▶ **Task statement**:
The listing below is to be reproduced in full, exactly as given.

━━━━

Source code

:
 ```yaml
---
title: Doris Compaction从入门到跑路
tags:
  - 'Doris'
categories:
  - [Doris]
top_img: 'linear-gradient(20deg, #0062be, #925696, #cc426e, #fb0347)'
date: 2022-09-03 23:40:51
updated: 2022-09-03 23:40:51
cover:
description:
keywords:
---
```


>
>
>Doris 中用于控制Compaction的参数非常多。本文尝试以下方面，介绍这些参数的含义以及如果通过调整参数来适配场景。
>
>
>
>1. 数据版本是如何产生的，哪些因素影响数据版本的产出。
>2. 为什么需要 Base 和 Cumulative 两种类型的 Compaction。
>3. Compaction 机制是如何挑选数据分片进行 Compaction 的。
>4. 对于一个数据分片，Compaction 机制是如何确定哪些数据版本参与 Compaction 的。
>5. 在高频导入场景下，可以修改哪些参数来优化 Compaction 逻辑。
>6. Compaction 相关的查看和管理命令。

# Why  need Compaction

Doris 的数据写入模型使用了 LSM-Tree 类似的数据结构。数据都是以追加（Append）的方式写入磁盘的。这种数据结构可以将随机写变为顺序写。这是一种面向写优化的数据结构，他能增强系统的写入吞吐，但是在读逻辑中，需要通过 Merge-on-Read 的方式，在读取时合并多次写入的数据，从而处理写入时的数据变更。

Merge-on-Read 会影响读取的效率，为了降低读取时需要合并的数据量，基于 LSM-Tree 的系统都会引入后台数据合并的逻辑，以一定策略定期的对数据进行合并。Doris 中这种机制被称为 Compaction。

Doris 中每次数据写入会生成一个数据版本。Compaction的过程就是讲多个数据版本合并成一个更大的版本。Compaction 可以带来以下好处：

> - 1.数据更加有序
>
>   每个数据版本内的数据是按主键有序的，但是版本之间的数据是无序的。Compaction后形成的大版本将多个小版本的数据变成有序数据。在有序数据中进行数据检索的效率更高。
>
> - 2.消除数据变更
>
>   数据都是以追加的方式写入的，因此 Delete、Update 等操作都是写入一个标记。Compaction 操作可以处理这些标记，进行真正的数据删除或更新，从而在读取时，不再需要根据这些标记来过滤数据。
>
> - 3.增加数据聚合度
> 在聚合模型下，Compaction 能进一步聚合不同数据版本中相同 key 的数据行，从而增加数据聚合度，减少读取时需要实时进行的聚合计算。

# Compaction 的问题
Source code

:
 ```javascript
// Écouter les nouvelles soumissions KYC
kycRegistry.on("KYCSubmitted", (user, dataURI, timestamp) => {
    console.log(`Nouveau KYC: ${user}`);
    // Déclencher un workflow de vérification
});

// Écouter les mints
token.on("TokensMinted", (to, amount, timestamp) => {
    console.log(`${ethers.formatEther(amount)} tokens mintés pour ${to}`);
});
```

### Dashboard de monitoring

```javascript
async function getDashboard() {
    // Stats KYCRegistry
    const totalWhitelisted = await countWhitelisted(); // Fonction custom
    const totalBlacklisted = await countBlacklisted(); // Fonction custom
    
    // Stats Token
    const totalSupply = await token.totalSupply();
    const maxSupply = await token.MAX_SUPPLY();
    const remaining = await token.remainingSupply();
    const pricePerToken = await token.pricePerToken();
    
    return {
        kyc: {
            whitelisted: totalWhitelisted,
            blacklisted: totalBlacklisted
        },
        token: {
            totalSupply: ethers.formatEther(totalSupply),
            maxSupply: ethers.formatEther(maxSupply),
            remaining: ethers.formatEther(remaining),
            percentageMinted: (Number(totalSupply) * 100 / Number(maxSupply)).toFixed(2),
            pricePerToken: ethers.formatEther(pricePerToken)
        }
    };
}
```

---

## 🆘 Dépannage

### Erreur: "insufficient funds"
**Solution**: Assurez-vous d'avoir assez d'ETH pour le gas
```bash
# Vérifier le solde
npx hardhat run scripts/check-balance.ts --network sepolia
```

━━━━

▶ **Result**:
Source code

:
 ```yaml
---
title: Doris Compaction从入门到跑路
tags:
  - 'Doris'
categories:
  - [Doris]
top_img: 'linear-gradient(20deg, #0062be, #925696, #cc426e, #fb0347)'
date: 2022-09-03 23:40:51
updated: 2022-09-03 23:40:51
cover:
description:
keywords:
---
```


>
>
>Doris 中用于控制Compaction的参数非常多。本文尝试以下方面，介绍这些参数的含义以及如果通过调整参数来适配场景。
>
>
>
>1. 数据版本是如何产生的，哪些因素影响数据版本的产出。
>2. 为什么需要 Base 和 Cumulative 两种类型的 Compaction。
>3. Compaction 机制是如何挑选数据分片进行 Compaction 的。
>4. 对于一个数据分片，Compaction 机制是如何确定哪些数据版本参与 Compaction 的。
>5. 在高频导入场景下，可以修改哪些参数来优化 Compaction 逻辑。
>6. Compaction 相关的查看和管理命令。

# Why  need Compaction

Doris 的数据写入模型使用了 LSM-Tree 类似的数据结构。数据都是以追加（Append）的方式写入磁盘的。这种数据结构可以将随机写变为顺序写。这是一种面向写优化的数据结构，他能增强系统的写入吞吐，但是在读逻辑中，需要通过 Merge-on-Read 的方式，在读取时合并多次写入的数据，从而处理写入时的数据变更。

Merge-on-Read 会影响读取的效率，为了降低读取时需要合并的数据量，基于 LSM-Tree 的系统都会引入后台数据合并的逻辑，以一定策略定期的对数据进行合并。Doris 中这种机制被称为 Compaction。

Doris 中每次数据写入会生成一个数据版本。Compaction的过程就是讲多个数据版本合并成一个更大的版本。Compaction 可以带来以下好处：

> - 1.数据更加有序
>
>   每个数据版本内的数据是按主键有序的，但是版本之间的数据是无序的。Compaction后形成的大版本将多个小版本的数据变成有序数据。在有序数据中进行数据检索的效率更高。
>
> - 2.消除数据变更
>
>   数据都是以追加的方式写入的，因此 Delete、Update 等操作都是写入一个标记。Compaction 操作可以处理这些标记，进行真正的数据删除或更新，从而在读取时，不再需要根据这些标记来过滤数据。
>
> - 3.增加数据聚合度
> 在聚合模型下，Compaction 能进一步聚合不同数据版本中相同 key 的数据行，从而增加数据聚合度，减少读取时需要实时进行的聚合计算。

# Compaction 的问题
Source code

:
 ```javascript
// Écouter les nouvelles soumissions KYC
kycRegistry.on("KYCSubmitted", (user, dataURI, timestamp) => {
    console.log(`Nouveau KYC: ${user}`);
    // Déclencher un workflow de vérification
});

// Écouter les mints
token.on("TokensMinted", (to, amount, timestamp) => {
    console.log(`${ethers.formatEther(amount)} tokens mintés pour ${to}`);
});
```

### Dashboard de monitoring

```javascript
async function getDashboard() {
    // Stats KYCRegistry
    const totalWhitelisted = await countWhitelisted(); // Fonction custom
    const totalBlacklisted = await countBlacklisted(); // Fonction custom
    
    // Stats Token
    const totalSupply = await token.totalSupply();
    const maxSupply = await token.MAX_SUPPLY();
    const remaining = await token.remainingSupply();
    const pricePerToken = await token.pricePerToken();
    
    return {
        kyc: {
            whitelisted: totalWhitelisted,
            blacklisted: totalBlacklisted
        },
        token: {
            totalSupply: ethers.formatEther(totalSupply),
            maxSupply: ethers.formatEther(maxSupply),
            remaining: ethers.formatEther(remaining),
            percentageMinted: (Number(totalSupply) * 100 / Number(maxSupply)).toFixed(2),
            pricePerToken: ethers.formatEther(pricePerToken)
        }
    };
}
```

---

## 🆘 Dépannage

### Erreur: "insufficient funds"
**Solution**: Assurez-vous d'avoir assez d'ETH pour le gas
```bash
# Vérifier le solde
npx hardhat run scripts/check-balance.ts --network sepolia
```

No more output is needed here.